Wednesday, November 6, 2013

Lucky Lucky Lucky San Francisco

I love November in the City. The sudden change of the clock means that the evening rush now is suddenly illuminated by the golden hour near sunset.

The light was that way yesterday down along the canyons of the Embarcadero Center as people were leaving their work and emptying out into the wider canyon of the Slot on Market Street. The restored electric streetcars give it a timeless science fiction feeling.

Last night feel adventurous after dark I slipped out and began walking up Columbus from my hotel, past City Lights to Washington Square where I stopped a while and contemplated the towers of Peter and Paul, lit up white in the night and just crowing the tops of the trees planted right in front of them.

A couple women jogged by in the dark.
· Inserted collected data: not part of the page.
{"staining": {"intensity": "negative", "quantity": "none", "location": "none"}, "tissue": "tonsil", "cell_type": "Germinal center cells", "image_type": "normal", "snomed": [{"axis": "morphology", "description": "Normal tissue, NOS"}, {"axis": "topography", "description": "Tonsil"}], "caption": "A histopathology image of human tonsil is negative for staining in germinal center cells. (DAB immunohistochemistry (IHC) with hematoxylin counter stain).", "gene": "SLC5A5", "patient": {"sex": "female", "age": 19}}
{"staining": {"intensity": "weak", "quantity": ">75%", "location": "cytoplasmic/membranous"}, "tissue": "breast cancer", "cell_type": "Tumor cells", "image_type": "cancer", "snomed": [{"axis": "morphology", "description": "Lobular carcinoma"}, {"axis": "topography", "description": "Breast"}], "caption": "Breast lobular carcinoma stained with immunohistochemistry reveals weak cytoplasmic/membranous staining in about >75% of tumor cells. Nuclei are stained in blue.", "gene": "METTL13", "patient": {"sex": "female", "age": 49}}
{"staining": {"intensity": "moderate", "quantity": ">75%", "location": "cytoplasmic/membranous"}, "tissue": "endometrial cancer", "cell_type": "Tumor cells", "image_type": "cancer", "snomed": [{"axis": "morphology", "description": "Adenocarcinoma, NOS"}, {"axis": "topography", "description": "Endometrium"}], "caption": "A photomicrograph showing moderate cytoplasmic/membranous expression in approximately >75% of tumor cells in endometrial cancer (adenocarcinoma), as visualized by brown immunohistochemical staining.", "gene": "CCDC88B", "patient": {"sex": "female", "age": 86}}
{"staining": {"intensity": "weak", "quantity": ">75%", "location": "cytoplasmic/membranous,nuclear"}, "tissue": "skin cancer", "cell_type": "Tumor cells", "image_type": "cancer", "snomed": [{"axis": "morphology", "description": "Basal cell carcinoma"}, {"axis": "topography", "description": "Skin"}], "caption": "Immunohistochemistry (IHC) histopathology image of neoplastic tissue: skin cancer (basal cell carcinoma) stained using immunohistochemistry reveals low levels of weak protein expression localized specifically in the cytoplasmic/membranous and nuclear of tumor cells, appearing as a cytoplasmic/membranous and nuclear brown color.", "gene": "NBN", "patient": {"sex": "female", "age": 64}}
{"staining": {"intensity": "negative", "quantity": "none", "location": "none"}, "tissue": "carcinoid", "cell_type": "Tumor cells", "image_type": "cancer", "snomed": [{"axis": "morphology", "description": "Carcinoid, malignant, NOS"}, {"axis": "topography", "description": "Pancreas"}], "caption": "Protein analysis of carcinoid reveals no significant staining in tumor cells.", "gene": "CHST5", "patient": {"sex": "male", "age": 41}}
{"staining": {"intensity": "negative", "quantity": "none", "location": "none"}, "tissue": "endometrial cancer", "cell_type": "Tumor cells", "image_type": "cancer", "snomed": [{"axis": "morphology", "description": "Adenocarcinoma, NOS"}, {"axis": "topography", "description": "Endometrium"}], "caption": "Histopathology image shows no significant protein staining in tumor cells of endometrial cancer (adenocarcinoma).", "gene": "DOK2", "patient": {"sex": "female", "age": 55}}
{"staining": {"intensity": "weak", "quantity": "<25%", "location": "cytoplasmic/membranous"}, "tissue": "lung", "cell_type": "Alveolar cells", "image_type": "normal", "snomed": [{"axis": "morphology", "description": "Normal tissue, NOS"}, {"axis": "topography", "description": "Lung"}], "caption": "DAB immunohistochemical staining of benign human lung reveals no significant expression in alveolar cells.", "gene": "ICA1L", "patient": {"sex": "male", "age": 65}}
The place was full of homeless---a man slept under a tarp.

The door of the parish center was open. An old Chinese woman leaned out as I walked by, as if looking for someone else. Then following the plot line of an old movie I climbed in the dark up towards Greenwich Street until I saw the harbor from a vantage point on the flank of Telegraph Hill.

Right as I got there I could see, down on the dark water below, the beautiful mass of a giant cruise ship entering the Bay. It was all lit up, a floating hotel. The lights of its many decks refelected down into the water like long tubules like smears of crayon, It made the ship and its reflection look like a giant techno jellyfish sliding sidways towards the old span of the Bay Bridge to Yerba Buena island. I marveled at how beauitful it was. Behind the island one couls see the new span of the Bridge. It looked like a white LED veil held aloft in front of the old waterfront of Oakland---a triumph of design.

A trio of young men, visiting techie types in their Twenties, walked by me and went up the path into the woods towards Coit Tower. I followed them and went all the way to the tower. After that I wound up walking all the way down to the Hyde Pier. On the way home I got a piece of pizza from a place right where Columbus means Kearny.

The City never felt so beautiful and accessible as at that moment. It felt as if every place I had been to had prepared to me to be able to come back here and experience it this way, as if some kind of reward for every bit of effort I've managed to muster.